== EXERCISE OBJECTIVE ==
Every line below that includes the word "center" needs to be copied.

== RECORDS TO PROCESS ==
--------------------
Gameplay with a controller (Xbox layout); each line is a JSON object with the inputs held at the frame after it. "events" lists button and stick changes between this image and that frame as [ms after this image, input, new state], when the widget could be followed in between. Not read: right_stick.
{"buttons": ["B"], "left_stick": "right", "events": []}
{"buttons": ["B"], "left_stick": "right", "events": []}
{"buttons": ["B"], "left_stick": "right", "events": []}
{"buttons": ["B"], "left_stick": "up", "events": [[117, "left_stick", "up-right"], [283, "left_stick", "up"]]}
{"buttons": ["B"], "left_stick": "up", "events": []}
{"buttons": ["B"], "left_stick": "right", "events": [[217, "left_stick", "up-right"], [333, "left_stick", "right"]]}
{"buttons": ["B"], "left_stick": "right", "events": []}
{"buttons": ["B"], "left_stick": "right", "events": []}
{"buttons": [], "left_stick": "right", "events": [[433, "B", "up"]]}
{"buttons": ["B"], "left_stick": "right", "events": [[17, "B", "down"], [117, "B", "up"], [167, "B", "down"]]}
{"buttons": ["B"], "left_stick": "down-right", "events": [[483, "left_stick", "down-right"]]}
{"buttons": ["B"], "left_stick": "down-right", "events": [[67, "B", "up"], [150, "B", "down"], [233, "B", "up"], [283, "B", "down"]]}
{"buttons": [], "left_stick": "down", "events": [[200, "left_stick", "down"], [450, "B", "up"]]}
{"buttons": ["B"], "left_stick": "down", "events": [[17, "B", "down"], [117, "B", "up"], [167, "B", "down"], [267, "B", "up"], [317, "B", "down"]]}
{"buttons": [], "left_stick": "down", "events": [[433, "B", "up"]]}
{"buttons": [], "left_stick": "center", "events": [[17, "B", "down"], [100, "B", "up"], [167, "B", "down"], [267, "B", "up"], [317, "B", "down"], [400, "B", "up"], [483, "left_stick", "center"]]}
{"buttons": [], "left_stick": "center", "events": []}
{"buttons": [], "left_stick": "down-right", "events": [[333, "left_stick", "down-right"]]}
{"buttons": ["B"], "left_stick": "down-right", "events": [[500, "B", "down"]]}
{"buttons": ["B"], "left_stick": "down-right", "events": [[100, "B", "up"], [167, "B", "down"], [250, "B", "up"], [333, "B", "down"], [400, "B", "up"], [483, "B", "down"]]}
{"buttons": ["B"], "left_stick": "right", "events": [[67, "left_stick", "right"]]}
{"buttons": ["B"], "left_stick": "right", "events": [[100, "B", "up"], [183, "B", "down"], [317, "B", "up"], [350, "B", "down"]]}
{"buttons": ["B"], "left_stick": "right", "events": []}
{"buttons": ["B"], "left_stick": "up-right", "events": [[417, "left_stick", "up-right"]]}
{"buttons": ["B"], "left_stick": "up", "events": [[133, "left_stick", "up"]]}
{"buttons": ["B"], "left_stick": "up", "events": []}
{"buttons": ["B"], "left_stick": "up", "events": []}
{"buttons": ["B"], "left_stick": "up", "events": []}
--------------------
== ANSWER TO THIS PROBLEM ==
{"buttons": [], "left_stick": "center", "events": [[17, "B", "down"], [100, "B", "up"], [167, "B", "down"], [267, "B", "up"], [317, "B", "down"], [400, "B", "up"], [483, "left_stick", "center"]]}
{"buttons": [], "left_stick": "center", "events": []}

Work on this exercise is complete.